(Exercise instructions)
(a) In the mailing-list message about removing printf's %n, what are all users of %n said to be calculating?
(b) Go on with the mailing-list message about removing printf's %n from the point where it stops.

(Excerpt provided)
[<prev] [next>] [<thread-prev] [thread-next>] [day] [month] [year] [list]
Message-Id: <201309172206.FGE12970.FQFtOSMJOVHOFL@I-love.SAKURA.ne.jp>
Date: Tue, 17 Sep 2013 22:06:02 +0900
From: Tetsuo Handa <penguin-kernel@...ove.SAKURA.ne.jp>
To: keescook@...omium.org, geert@...ux-m68k.org
Cc: linux-kernel@...r.kernel.org, joe@...ches.com, linux@...izon.com,
dan.carpenter@...cle.com, viro@...iv.linux.org.uk,
JBeulich@...e.com, kosaki.motohiro@...il.com,
akpm@...ux-foundation.org
Subject: Re: [PATCH 1/2] remove all uses of printf's %n
Kees Cook wrote:
> On Mon, Sep 16, 2013 at 1:09 AM, Geert Uytterhoeven
> <geert@...ux-m68k.org> wrote:
> > On Mon, Sep 16, 2013 at 9:43 AM, Kees Cook <keescook@...omium.org> wrote:
> >> All users of %n are calculating padding size when using seq_file, so
> >> instead use the new last_len member for discovering the length of the
> >> written strings.

(Data shown)
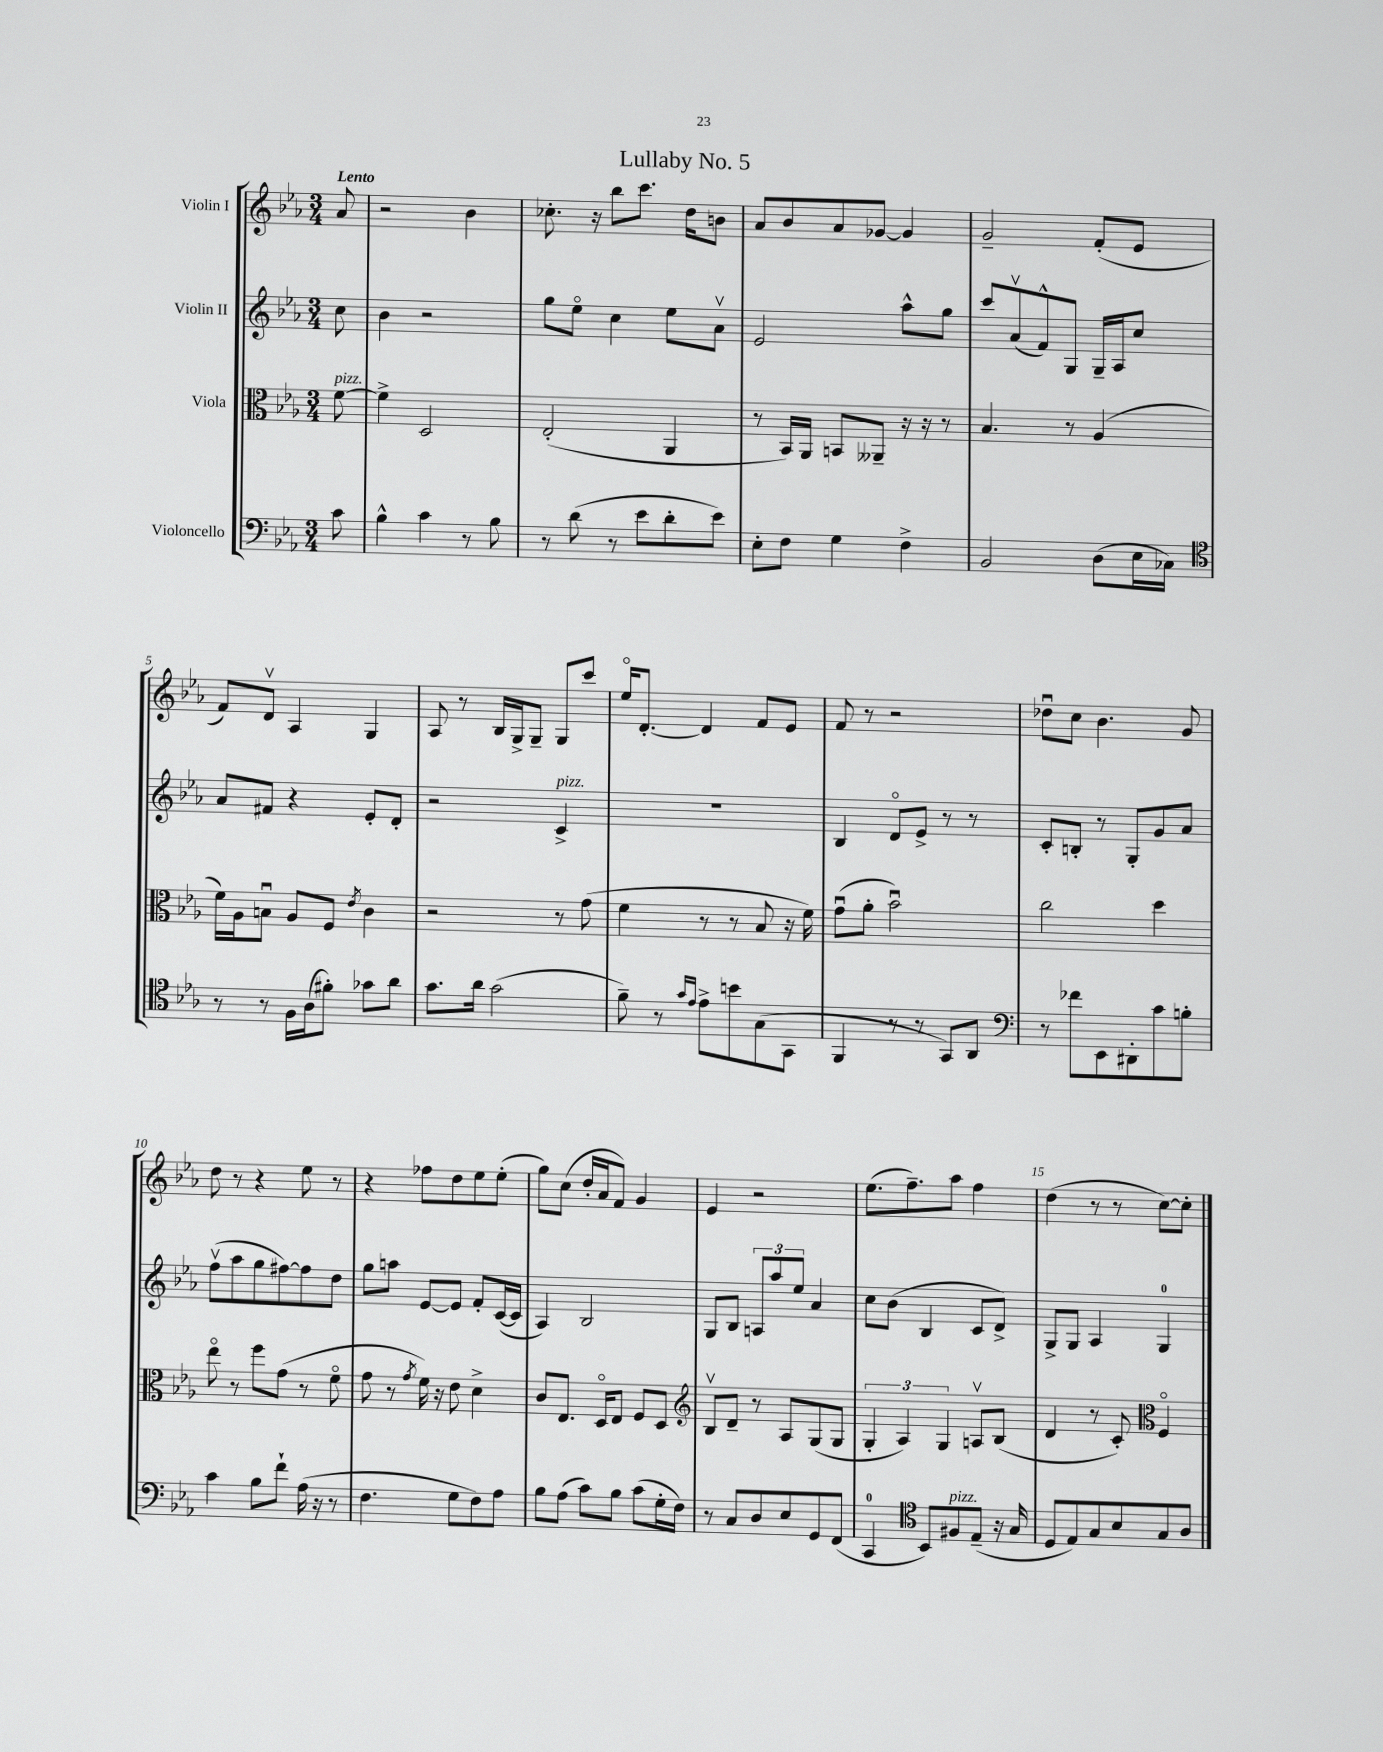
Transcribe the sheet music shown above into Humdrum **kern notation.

(Replies)
(a) Padding size when using seq_file.

(b)
> >
> > Would it make sense to provide a seq_pad(...) function instead, to avoid
> > exposing more seq_file internals to its callers?
>
> We'd still need to track how much to pad.
If we add "size_t pad_until;" to "struct seq_file", we can do
void seq_setwidth(struct seq_file *m, size_t size)
{
m->pad_until = m->count + size;
}
void seq_pad(struct seq_file *m, char c)
{
int size = m->pad_until - m->count;
if (size > 0)
seq_printf(m, "%*s", size, "");
if (c)
seq_putc(m, c);
}
and use like
seq_setwidth(m, 21);
seq_printf(m, "%s%d", con->name, con->index);
seq_pad(m, '\n');
.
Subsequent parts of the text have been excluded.